_THE PROBLEM_
Copy the entries below verbatim, from the line containing "febrero 2016" up to and including the line containing "Džindić razgovarao je".

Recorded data
────
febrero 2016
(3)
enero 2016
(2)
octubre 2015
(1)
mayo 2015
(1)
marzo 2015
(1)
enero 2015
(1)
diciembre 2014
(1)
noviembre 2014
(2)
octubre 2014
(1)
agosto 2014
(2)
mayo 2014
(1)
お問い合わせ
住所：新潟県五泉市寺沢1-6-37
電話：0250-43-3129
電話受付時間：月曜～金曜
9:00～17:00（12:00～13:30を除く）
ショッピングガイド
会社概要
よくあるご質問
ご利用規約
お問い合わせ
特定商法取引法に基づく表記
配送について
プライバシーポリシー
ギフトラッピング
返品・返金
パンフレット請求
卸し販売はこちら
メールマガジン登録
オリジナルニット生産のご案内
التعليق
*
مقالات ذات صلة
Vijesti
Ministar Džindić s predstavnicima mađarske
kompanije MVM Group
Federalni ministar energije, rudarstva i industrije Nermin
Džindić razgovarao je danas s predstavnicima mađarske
────
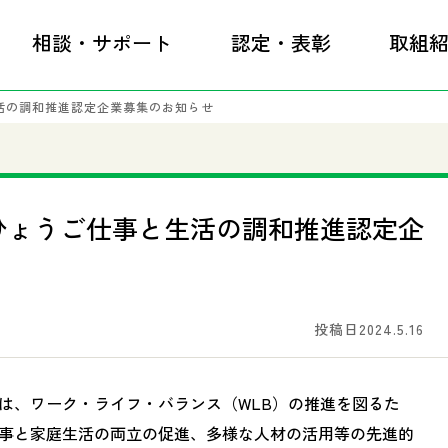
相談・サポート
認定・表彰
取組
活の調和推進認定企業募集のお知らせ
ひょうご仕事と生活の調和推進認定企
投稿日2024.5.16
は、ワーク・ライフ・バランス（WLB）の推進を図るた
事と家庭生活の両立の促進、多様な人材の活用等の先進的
────
_TASK ANSWER_
febrero 2016
(3)
enero 2016
(2)
octubre 2015
(1)
mayo 2015
(1)
marzo 2015
(1)
enero 2015
(1)
diciembre 2014
(1)
noviembre 2014
(2)
octubre 2014
(1)
agosto 2014
(2)
mayo 2014
(1)
お問い合わせ
住所：新潟県五泉市寺沢1-6-37
電話：0250-43-3129
電話受付時間：月曜～金曜
9:00～17:00（12:00～13:30を除く）
ショッピングガイド
会社概要
よくあるご質問
ご利用規約
お問い合わせ
特定商法取引法に基づく表記
配送について
プライバシーポリシー
ギフトラッピング
返品・返金
パンフレット請求
卸し販売はこちら
メールマガジン登録
オリジナルニット生産のご案内
التعليق
*
مقالات ذات صلة
Vijesti
Ministar Džindić s predstavnicima mađarske
kompanije MVM Group
Federalni ministar energije, rudarstva i industrije Nermin
Džindić razgovarao je danas s predstavnicima mađarske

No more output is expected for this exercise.